VASECTOMY

 

Vasectomy is the voluntary surgical procedure for permanently terminating fertility in men.

Methods

Incisional (1 or 2 small incisions)

No-scalpel technique (NSV) (preferred method)

Mechanisms of Action

By blocking the vas deferens (ejaculatory duct), sperm are not present in the ejaculate.

Benefits

Contraceptive

  • Highly effective (0.1–0.15 pregnancies per 100 women during the first year of use)
  • Permanent
  • Does not affect breastfeeding
  • Does not interfere with intercourse
  • Good for couples if pregnancy or tubal occlusion would pose a serious health risk to the woman
  • Simple surgery done under local anesthesia
  • No long-term side effects
  • No change in sexual function (no effect on hormone production by the testes)

Limitations

  • Must be considered permanent (not reversible)
  • May be regretted later
  • Delayed effectiveness (requires up to 3 months or 20 ejaculations)
  • Risks and side effects of minor surgery, especially if general anesthesia is used
  • Short-term discomfort/pain following procedure
  • Requires trained physician
  • Does not protect against STDs (e.g., HBV, HIV/AIDS)

Clients Issues

  • The client has the right to change his mind anytime prior to the procedure.
  • No incentives should be given to clients to accept VS.
  • A standard consent form must be signed by the client before the procedure.
  • Spousal consent is not mandatory.
  • In mobile VS programs, counseling and followup should be the same as at fixed sites and all recommended infection prevention practices should be followed.

Who Can Use Vasectomy

  • Men of any reproductive age (usually less than or equal to 50)
  • Men who want a highly effective, permanent contraceptive method
  • Men whose wives have age, parity or health problems that might pose a serious health risk if they become pregnant
  • Men who understand and voluntarily consent to the procedure
  • Couples who are certain they have achieved their desired family size

Conditions Requiring Precautions

CONDITION

RECOMMENDATION

Single and/or with no living children Counsel very carefully and allow additional time to make an informed decision.
Symptomatic heart disease or clotting disorders, diabetes mellitus, severe anemia Clients with significant medical problems may need special surgical and followup management.

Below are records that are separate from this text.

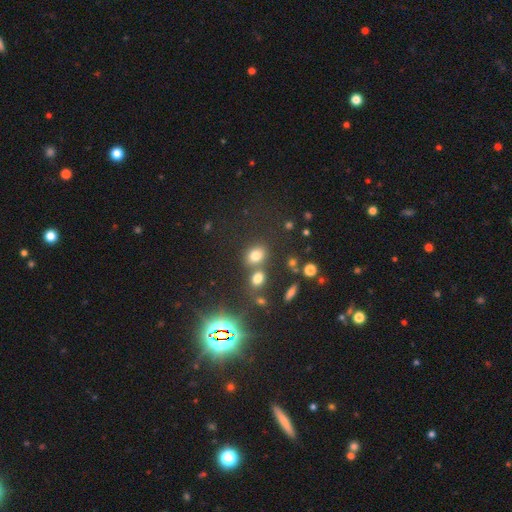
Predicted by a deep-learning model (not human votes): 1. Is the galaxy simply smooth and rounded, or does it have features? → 72% smooth, 19% star or artifact, 9% featured or disk.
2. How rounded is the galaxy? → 50% in between, 49% round, 2% cigar-shaped.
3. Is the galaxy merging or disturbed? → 60% none, 25% merger, 11% minor disturbance, 5% major disturbance.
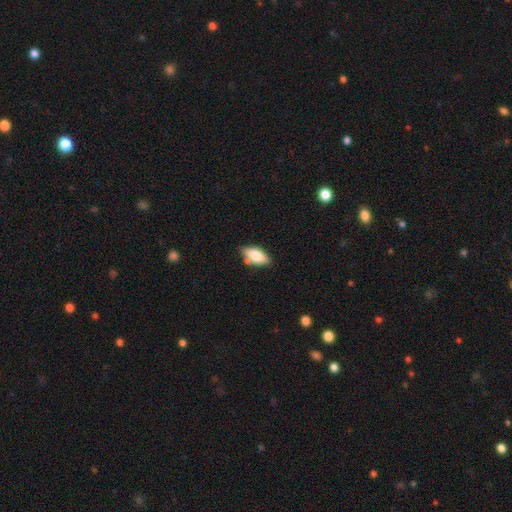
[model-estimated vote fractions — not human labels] The model was most divided on "merging": none: 73%, minor disturbance: 16%, merger: 7%, major disturbance: 3%. More confident: how rounded — in between (84%); smooth or featured — smooth (78%).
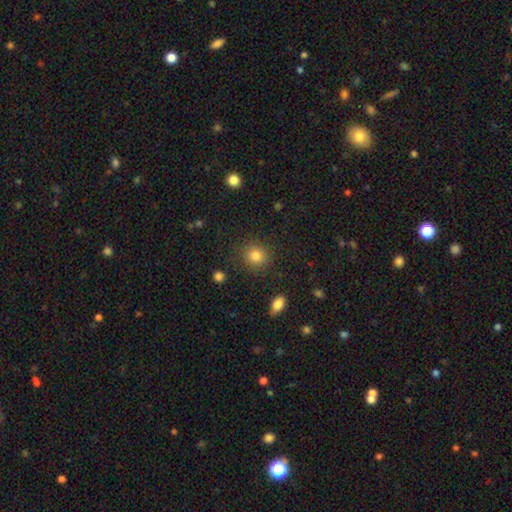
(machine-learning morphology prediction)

This procedure may need to be done in a high-level facility, and not in an ambulatory facility. Significant medical problems should be controlled before surgery.
GTI/Orchitis Treat before the procedure.
Local skin or scrotal infection Delay procedure until infection is resolved.
Other problems: Large varicocele, inguinal hernia, filariasis, scar tissue, previous scrotal surgery, intrascrotal mass, undescended testes and proven fertility, cryptor-chidism (if bilateral and proven fertility), AIDS-related disease With any of these conditions, the procedure must be performed by a provider with extensive experience and skill in performing vasectomy.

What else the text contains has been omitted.